After seeing the video, Toronto resident Max Sidorov set up a web page on the fundraising service Indiegogo.
Sidorov, who said he was a victim of bullying himself as a young immigrant from Ukraine, originally set the fundraising goal at $5,000 so Klein — who lives on a salary of $15,000 a year — could be treated to a vacation.
Just after midnight Saturday, the fund had amassed more than $596,000, with 29 days remaining on the page's countdown.
"I felt deeply sad for Karen," said Sidorov, a 25-year-old nutritionist and graduate of York University. "I had some issues with bullying myself when I was a young kid and had just come to Canada, so I know where she's coming from."
Bus monitor overwhelmed by support
Klein said on CBC-TV's Connect with Mark Kelley on Thursday that she was overwhelmed by supportive emails, Facebook messages and flowers.
"It certainly has been an experience — one I'll never forget," she said.
Klein said she hasn't yet decided where she might go on vacation.
On Thursday, Sidorov said he also hoped the money could allow Klein to stop working.

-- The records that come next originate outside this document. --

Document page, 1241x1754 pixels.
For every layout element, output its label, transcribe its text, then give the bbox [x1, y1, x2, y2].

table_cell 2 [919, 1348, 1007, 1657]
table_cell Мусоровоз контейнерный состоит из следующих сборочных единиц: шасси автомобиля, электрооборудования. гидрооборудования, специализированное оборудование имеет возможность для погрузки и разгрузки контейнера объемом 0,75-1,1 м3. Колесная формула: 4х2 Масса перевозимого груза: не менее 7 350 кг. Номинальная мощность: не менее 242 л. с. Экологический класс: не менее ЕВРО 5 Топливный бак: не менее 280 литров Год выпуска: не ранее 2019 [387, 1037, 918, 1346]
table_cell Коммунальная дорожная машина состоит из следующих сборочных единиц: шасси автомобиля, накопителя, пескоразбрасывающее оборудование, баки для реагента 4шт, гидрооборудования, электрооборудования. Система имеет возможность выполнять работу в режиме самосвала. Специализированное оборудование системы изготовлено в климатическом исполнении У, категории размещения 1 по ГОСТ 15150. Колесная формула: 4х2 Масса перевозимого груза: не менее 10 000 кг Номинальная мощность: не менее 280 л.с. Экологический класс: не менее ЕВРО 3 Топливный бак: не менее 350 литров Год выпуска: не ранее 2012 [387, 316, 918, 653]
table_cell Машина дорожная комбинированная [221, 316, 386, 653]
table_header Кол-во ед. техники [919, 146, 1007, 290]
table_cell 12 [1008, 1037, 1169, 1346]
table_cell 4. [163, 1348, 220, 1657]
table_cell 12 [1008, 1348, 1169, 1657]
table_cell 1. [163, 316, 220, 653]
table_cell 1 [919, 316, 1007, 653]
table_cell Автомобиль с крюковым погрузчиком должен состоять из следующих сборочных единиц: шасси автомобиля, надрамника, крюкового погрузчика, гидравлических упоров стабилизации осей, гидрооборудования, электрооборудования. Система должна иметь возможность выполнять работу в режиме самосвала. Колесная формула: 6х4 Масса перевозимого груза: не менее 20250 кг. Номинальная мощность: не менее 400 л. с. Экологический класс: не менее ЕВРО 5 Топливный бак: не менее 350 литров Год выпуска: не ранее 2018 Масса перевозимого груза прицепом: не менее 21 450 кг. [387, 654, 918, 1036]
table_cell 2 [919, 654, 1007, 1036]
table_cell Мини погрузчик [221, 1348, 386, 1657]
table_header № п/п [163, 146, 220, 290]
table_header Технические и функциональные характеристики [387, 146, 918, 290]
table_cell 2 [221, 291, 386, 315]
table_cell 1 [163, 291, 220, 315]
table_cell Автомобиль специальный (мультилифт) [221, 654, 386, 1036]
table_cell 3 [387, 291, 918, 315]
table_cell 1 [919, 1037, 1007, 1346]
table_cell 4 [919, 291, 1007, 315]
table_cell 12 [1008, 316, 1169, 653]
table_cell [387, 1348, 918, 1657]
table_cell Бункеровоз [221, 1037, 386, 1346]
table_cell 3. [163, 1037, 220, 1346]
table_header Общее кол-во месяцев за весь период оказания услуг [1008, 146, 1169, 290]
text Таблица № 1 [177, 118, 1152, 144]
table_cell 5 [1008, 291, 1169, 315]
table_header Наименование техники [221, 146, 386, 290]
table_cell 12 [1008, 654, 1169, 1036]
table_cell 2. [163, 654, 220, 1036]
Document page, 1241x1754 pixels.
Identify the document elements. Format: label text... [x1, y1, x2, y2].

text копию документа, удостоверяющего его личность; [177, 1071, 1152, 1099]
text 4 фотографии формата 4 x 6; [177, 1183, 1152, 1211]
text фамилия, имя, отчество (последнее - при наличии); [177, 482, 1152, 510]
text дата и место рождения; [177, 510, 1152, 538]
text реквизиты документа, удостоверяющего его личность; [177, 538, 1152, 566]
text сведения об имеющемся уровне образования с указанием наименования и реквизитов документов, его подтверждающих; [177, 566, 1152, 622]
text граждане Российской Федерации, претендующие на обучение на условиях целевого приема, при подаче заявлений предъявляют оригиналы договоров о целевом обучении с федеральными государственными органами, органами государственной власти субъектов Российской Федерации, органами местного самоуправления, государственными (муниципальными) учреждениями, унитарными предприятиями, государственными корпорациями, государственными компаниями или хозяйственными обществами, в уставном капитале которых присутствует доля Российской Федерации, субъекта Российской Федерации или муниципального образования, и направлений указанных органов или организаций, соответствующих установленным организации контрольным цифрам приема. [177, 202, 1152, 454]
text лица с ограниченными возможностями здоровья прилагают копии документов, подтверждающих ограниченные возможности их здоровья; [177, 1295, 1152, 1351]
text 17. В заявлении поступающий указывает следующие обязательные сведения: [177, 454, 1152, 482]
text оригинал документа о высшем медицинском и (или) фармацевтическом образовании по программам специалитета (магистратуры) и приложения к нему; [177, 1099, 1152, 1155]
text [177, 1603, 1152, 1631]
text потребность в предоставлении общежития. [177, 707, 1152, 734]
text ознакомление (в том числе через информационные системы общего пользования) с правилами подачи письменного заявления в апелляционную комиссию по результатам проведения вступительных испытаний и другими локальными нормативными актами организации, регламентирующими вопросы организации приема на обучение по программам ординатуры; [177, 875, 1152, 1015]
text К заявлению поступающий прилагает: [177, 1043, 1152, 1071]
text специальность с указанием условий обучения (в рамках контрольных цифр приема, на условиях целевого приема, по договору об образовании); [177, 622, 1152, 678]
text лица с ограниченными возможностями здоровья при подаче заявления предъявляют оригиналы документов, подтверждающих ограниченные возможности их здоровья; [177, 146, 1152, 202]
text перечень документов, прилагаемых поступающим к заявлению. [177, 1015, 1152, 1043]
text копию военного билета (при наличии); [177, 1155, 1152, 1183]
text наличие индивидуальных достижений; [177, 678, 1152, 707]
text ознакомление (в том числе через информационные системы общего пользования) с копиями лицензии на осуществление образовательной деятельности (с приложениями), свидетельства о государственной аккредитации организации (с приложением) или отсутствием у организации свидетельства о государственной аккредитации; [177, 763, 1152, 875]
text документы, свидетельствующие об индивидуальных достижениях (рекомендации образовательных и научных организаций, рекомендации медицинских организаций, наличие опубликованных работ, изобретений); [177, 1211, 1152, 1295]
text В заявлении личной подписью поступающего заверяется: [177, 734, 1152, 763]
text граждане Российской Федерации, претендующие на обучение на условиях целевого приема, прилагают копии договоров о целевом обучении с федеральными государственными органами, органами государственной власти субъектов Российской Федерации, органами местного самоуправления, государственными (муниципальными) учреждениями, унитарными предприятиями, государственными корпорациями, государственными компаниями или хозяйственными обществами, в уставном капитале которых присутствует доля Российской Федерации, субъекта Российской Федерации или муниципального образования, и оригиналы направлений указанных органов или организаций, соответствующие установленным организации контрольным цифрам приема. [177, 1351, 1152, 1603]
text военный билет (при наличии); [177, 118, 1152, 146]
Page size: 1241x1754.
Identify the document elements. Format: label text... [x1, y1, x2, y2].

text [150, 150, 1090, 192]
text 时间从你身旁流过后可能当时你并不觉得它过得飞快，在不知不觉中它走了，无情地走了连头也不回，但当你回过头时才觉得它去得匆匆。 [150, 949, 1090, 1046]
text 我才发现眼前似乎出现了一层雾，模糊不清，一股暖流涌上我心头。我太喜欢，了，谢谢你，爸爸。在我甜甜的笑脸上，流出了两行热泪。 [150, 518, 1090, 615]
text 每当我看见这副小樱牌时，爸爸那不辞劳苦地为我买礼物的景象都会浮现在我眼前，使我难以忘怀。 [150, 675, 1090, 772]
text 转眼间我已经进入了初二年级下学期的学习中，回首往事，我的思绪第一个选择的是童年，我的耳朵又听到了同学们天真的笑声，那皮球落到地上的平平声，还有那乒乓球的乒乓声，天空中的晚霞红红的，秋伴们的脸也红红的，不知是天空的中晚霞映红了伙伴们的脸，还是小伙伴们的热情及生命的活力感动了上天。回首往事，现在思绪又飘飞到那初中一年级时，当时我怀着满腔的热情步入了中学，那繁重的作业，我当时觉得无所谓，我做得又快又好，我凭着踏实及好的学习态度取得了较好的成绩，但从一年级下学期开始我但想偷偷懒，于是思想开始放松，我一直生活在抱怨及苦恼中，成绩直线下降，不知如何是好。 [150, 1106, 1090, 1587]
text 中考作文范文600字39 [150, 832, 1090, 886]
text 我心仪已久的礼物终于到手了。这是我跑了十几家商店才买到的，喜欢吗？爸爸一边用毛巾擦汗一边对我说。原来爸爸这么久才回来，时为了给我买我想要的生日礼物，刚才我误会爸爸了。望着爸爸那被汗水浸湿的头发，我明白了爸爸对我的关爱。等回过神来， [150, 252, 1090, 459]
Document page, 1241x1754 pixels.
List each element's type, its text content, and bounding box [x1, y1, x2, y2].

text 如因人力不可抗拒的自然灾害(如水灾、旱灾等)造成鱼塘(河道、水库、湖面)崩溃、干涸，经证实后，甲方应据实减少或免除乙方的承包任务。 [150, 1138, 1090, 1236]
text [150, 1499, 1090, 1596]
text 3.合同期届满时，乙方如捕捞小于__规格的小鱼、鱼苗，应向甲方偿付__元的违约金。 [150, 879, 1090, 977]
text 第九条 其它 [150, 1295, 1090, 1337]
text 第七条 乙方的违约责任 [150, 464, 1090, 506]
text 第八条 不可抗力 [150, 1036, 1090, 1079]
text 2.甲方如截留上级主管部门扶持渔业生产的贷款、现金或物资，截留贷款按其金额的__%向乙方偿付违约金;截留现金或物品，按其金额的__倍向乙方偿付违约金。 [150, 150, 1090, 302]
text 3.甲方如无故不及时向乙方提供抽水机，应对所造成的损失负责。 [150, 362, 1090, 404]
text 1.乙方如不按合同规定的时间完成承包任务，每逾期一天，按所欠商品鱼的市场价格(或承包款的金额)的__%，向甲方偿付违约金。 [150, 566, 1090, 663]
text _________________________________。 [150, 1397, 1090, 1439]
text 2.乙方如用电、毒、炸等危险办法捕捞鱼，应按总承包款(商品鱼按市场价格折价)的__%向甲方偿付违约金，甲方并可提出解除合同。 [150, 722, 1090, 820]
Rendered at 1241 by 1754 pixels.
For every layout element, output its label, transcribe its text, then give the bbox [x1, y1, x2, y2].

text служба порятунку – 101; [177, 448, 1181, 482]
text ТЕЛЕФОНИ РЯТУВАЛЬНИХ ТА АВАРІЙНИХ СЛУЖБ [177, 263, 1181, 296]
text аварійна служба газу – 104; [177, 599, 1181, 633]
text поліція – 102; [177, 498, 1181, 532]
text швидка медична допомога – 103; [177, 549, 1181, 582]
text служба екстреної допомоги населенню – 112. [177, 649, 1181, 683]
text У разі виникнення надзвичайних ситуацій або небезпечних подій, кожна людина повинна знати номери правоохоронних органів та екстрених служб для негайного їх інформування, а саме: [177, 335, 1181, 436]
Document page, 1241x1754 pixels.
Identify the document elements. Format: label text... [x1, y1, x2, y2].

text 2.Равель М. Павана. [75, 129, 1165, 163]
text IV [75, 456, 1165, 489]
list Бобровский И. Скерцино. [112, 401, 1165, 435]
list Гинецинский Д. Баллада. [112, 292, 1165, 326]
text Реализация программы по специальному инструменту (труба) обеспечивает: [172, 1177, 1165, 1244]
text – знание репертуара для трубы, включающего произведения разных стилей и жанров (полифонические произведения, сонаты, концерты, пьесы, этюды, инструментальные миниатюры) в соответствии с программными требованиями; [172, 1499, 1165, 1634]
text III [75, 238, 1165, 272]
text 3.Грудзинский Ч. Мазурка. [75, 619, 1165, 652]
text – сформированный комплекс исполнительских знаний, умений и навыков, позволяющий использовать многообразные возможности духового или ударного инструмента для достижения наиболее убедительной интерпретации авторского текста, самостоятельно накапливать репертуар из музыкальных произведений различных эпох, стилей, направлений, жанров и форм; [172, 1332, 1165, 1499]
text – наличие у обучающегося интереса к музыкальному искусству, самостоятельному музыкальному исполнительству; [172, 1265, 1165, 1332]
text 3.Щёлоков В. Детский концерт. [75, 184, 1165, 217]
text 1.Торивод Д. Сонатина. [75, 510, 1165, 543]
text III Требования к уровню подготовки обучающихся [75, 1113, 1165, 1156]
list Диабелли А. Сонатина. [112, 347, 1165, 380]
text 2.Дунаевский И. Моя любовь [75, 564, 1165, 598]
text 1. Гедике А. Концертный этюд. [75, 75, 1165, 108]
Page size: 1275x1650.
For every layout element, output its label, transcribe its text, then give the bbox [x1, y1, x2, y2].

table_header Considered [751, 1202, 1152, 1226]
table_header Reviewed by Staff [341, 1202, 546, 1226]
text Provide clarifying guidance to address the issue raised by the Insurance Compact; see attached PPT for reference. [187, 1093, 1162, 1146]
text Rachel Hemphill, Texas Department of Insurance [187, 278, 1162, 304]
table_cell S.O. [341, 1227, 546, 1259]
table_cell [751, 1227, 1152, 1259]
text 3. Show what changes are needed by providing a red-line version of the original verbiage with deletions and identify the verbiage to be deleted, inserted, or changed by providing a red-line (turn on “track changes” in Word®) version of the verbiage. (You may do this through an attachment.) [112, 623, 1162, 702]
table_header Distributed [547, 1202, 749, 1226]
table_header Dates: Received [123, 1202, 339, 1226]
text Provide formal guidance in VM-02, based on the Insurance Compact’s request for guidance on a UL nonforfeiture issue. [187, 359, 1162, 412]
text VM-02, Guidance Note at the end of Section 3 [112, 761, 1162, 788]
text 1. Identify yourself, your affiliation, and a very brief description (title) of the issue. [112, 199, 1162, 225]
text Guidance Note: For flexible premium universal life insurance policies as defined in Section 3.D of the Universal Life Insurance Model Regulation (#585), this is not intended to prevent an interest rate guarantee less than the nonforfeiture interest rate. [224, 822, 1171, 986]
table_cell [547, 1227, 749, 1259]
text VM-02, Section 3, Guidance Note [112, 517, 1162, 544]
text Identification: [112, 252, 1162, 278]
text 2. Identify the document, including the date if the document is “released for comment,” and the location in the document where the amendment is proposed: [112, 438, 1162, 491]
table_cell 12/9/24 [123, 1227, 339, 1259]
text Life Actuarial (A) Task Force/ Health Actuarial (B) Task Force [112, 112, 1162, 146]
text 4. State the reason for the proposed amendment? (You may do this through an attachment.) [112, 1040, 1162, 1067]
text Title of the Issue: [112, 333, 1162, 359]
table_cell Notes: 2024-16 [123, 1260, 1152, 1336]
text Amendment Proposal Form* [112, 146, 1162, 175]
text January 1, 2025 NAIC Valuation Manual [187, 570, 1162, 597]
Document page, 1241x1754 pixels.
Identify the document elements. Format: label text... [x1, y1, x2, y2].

The incident has led to calls for harsh punishment for the boys behind the bullying, who are reportedly under police protection.
"They've received death threats," Greece police Capt. Steve Chatterton said Thursday. "Their families have been threatened.
"We have custody of one of their cellphones, and he had over 1,000 missed calls and 1,000 text messages threatening him. And he's 13 years old. That must stop."
Despite Sidorov's efforts to help Klein, he has been accused of using the campaign to promote his own nutrition book.
Sidorov said he provided a link to the book on the fundraising campaign page because people kept asking how they could help him in return.